"As a woman, the ultimate message of the film resonates with me: women’s equality continues to be a work in progress, a battle that is fought on daily basis."
Written by Pauline Karakat | Chicks Rock Blog
This past weekend, I had the good fortune of seeing a new documentary film entitled "Who Does She Think She Is?" which opened on Oct. 17, 2008 at the Angelika Film Center in New York City. This documentary film follows the trials and tribulations of five women artists, and how they maintain the shaky balance between motherhood and art in their lives. It is the kind of movie everyone should see, but may not be able to because of limited media coverage. "Who Does She Think She Is?" exposes the enduring sexism that continues to permeate the art world. I was unaware of this, until someone in the film asked random people outside of museums if they could name five women artists. No one could answer the question! I had a sinking feeling in my stomach when I realized that I couldn't give a complete response either. My embarrassment turned to determination; I have to make an effort to learn more about those talented (and often unrecognized) women who see little of the artistic spotlight, as opposed to their male counterparts.

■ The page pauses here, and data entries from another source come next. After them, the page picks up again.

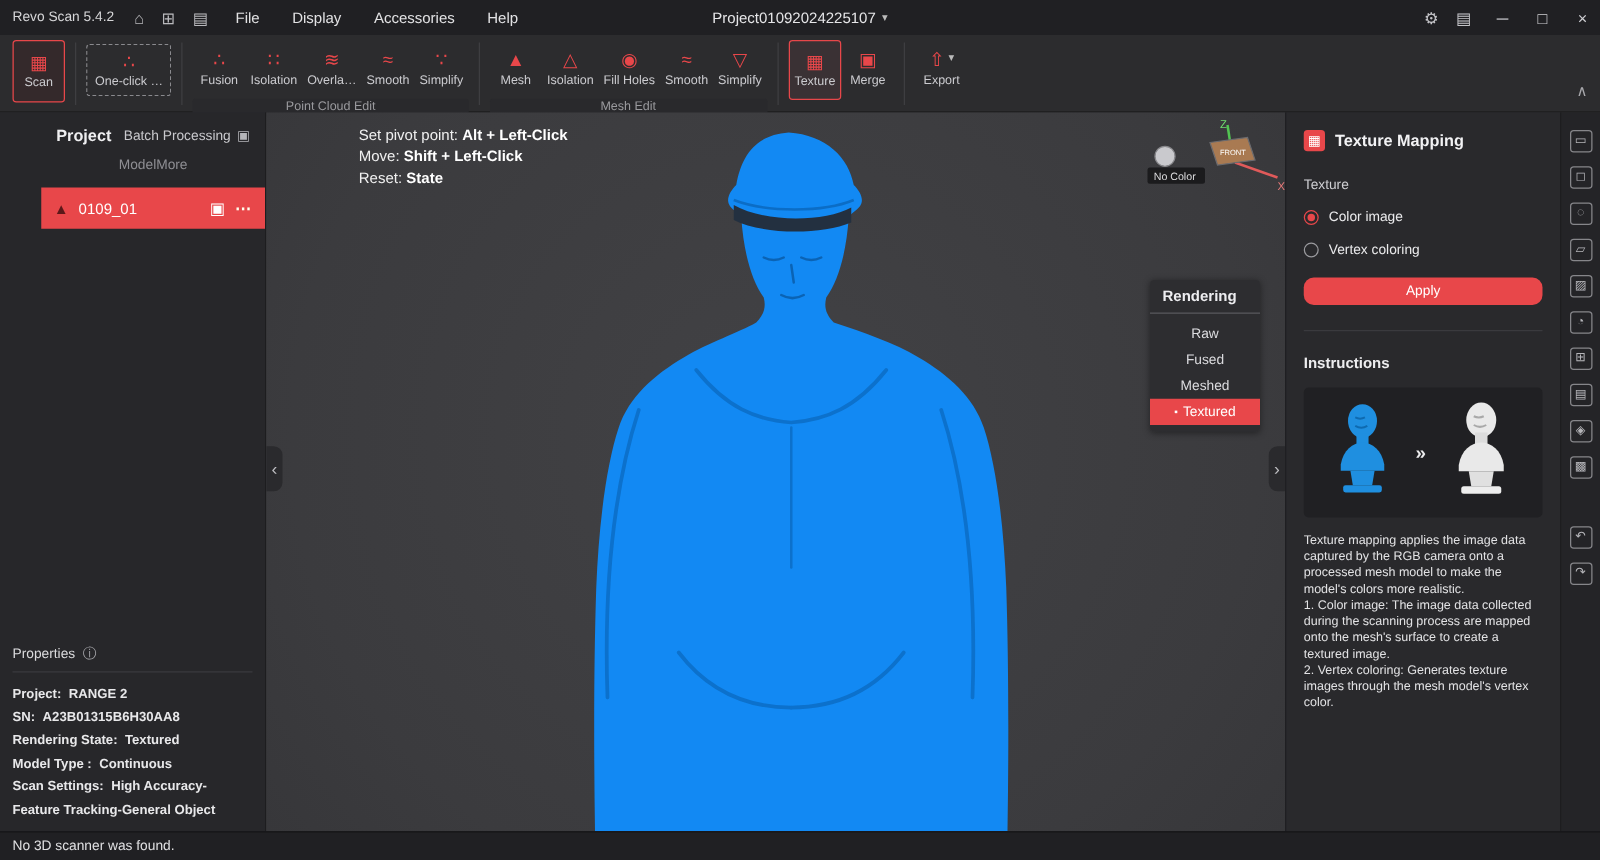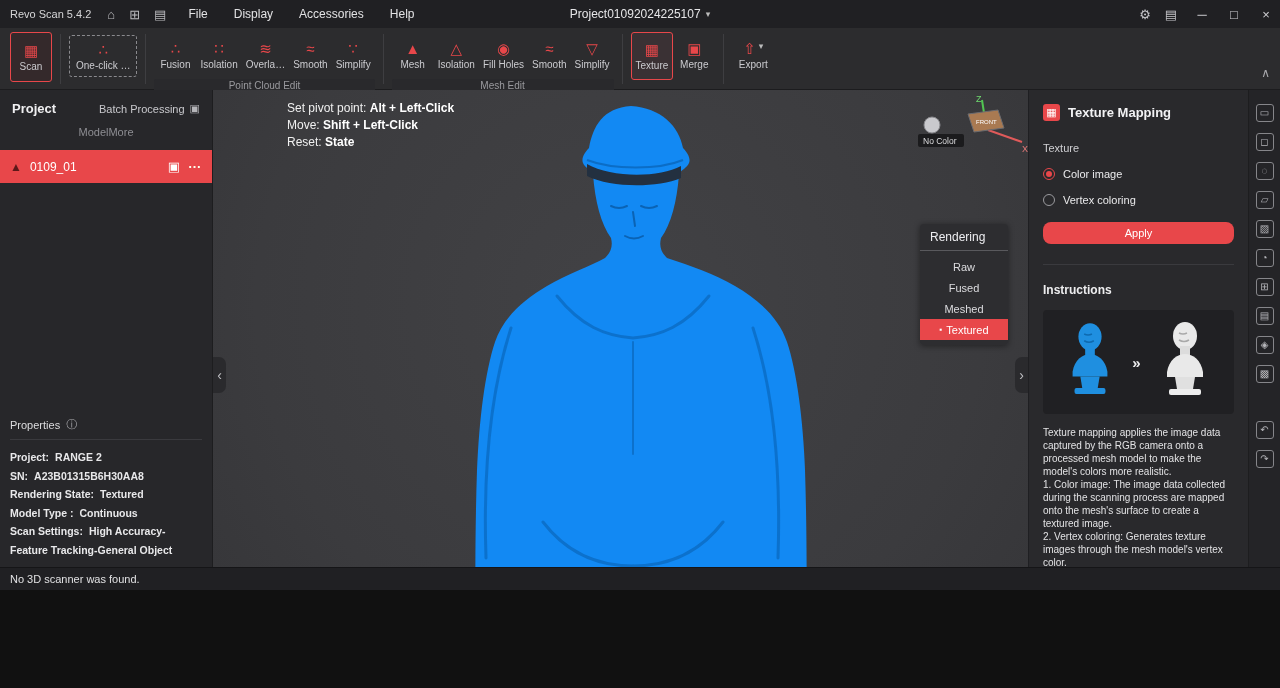"Revo Scan 5.4.2" .app { height: 590px -> 688px }
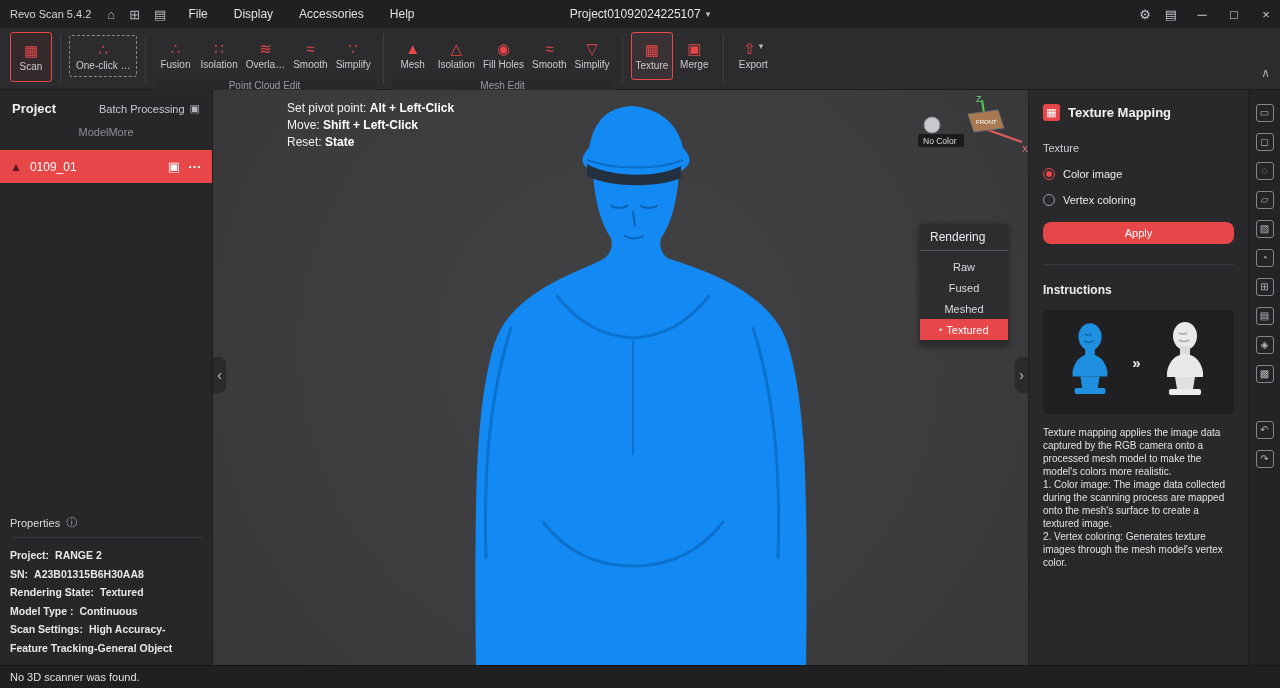"Project" .sidebar { padding-left: none -> 33px }
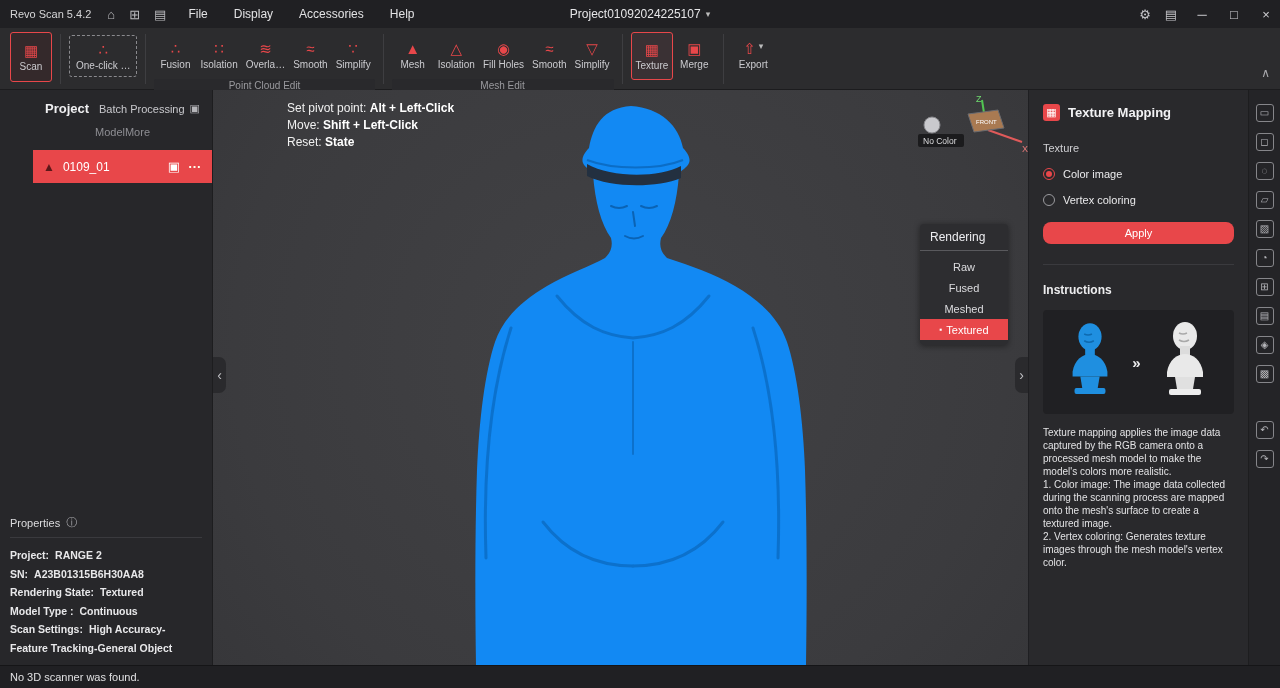"Rendering" .rp-title { font-weight: normal -> bold }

You don’t have to be an artist or even artistically inclined to understand the themes that run through "Who Does She Think She Is?" Even now, women are still expected to choose between what and who they really are and what is expected of them, as opposed to men. These battles are often waged within our psyches, as well as in society. I appreciated how the film explored the complexity of the internal and external conflicts that each artist confronts in their everyday lives. In a previous post, I discuss the societal pressures of being married versus being single, but I know we can be the most critical of ourselves.
As a woman, the ultimate message of the film resonates with me: women’s equality continues to be a work in progress, a battle that is fought on daily basis. Have you ever felt constricted by society's expectations because of your gender? Or do you feel that you limit yourself most of all?